Graves must prevent negative end-of-year balance, official says

? Gov. Bill Graves will likely have to cut budgets because of the state’s worsening revenue situation, his budget director said Tuesday.

Budget director Duane Goossen told members of the Legislative Budget Committee that so-called “allotments”  where the governor can reduce spending to prevent a negative year-ending balance  probably would occur.

Graves would make a decision in August and had already warned state agencies about the possibility of reductions, Goossen said.

And even if the cuts were made, Goossen said, the next governor would face an approximately $700 million, or 14 percent, gap between available revenue and current-level spending when he or she took office in January.

Members of the committee asked Goossen where Graves was looking at cuts.

“I think everything has to be on the table,” Goossen said, but he added that furloughs of state employees weren’t under discussion at this time.

The state finished the 2002 fiscal year June 30 about $220 million below revenue projections that were made in March.
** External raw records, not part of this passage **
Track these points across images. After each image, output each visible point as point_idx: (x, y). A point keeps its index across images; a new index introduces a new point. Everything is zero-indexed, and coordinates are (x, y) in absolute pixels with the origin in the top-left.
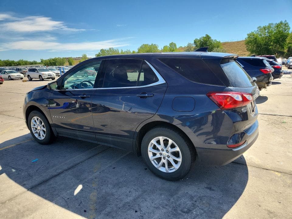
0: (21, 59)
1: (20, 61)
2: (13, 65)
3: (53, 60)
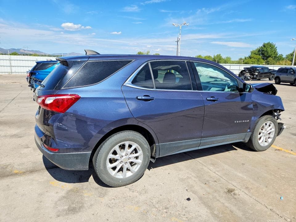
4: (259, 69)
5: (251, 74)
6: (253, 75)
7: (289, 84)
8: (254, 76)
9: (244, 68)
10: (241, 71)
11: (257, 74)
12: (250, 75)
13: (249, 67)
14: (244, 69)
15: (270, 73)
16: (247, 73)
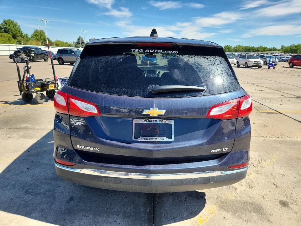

Goossen said there was no reason to think there would be any kind of recovery in the near term.

One effect of the budget problems is that the state has delayed monthly payments to public schools five times during the 2002 fiscal year.

The last time was last week when the state delayed a $103 million payment until today, so the debt wouldn’t be logged against the previous fiscal year’s books.

But that move had apparently placed many school districts in violation of the state “cash-basis law” that requires schools to have certain amounts of monies on hand, officials said.

Violating the law could lead to audit problems and even bump up interest rates on outstanding bonds, officials said.

To avoid the problem, the Legislative Budget Committee on Tuesday recommended that the full Legislature adopt an amendment to the law that would hold schools harmless if the school’s expenditures were “a result of the late distribution of state aid.”